**What is expected**
Reproduce the material below with every occurrence of "Transcribe" replaced by "Write out" and all other lines left as they are. Omit the pictures from your output.

**Records for the task**

_ _ _ _ _ _ _

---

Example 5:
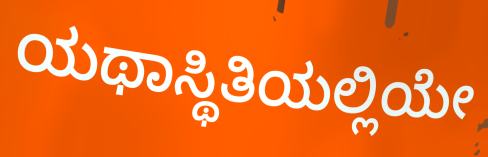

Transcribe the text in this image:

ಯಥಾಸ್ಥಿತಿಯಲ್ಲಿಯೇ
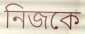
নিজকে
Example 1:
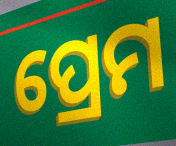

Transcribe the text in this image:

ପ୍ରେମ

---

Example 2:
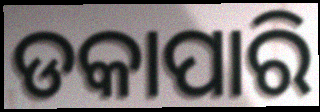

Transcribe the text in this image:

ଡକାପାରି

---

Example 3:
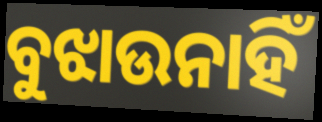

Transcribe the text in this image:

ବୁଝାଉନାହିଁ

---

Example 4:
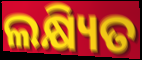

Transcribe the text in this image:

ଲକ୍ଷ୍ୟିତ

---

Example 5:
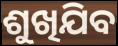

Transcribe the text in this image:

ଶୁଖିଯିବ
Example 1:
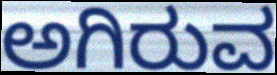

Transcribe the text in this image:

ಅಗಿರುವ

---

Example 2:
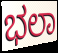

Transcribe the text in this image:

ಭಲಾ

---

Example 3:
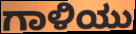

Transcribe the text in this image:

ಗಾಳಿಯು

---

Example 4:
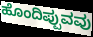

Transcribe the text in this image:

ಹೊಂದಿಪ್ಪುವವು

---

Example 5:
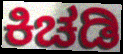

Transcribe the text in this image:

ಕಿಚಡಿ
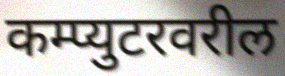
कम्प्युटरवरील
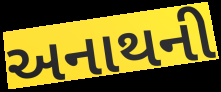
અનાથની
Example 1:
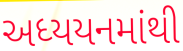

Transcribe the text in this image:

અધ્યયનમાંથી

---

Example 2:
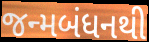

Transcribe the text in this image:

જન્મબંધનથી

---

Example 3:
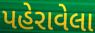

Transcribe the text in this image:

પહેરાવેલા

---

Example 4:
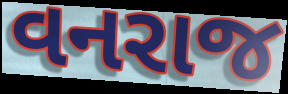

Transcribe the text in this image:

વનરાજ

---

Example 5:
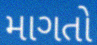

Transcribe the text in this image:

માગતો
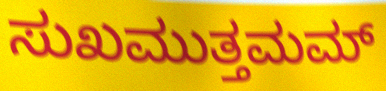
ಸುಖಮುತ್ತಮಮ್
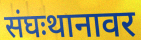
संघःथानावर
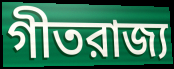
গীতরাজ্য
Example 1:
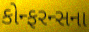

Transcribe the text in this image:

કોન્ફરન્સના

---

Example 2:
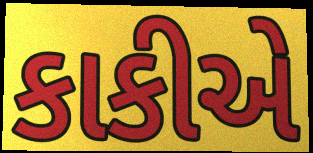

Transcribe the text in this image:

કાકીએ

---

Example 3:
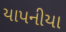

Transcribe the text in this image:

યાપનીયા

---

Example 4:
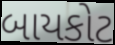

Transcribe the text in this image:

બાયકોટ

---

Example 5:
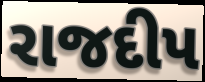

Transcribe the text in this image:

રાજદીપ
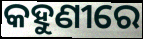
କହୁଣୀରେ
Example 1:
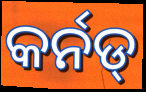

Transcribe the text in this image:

_ _ _ _ _ _ _

**Solution to this problem**
---

Example 5:

Write out the text in this image:

ಯಥಾಸ್ಥಿತಿಯಲ್ಲಿಯೇ
নিজকে
Example 1:

Write out the text in this image:

ପ୍ରେମ

---

Example 2:

Write out the text in this image:

ଡକାପାରି

---

Example 3:

Write out the text in this image:

ବୁଝାଉନାହିଁ

---

Example 4:

Write out the text in this image:

ଲକ୍ଷ୍ୟିତ

---

Example 5:

Write out the text in this image:

ଶୁଖିଯିବ
Example 1:

Write out the text in this image:

ಅಗಿರುವ

---

Example 2:

Write out the text in this image:

ಭಲಾ

---

Example 3:

Write out the text in this image:

ಗಾಳಿಯು

---

Example 4:

Write out the text in this image:

ಹೊಂದಿಪ್ಪುವವು

---

Example 5:

Write out the text in this image:

ಕಿಚಡಿ
कम्प्युटरवरील
અનાથની
Example 1:

Write out the text in this image:

અધ્યયનમાંથી

---

Example 2:

Write out the text in this image:

જન્મબંધનથી

---

Example 3:

Write out the text in this image:

પહેરાવેલા

---

Example 4:

Write out the text in this image:

વનરાજ

---

Example 5:

Write out the text in this image:

માગતો
ಸುಖಮುತ್ತಮಮ್
संघःथानावर
গীতরাজ্য
Example 1:

Write out the text in this image:

કોન્ફરન્સના

---

Example 2:

Write out the text in this image:

કાકીએ

---

Example 3:

Write out the text in this image:

યાપનીયા

---

Example 4:

Write out the text in this image:

બાયકોટ

---

Example 5:

Write out the text in this image:

રાજદીપ
କହୁଣୀରେ
Example 1:

Write out the text in this image:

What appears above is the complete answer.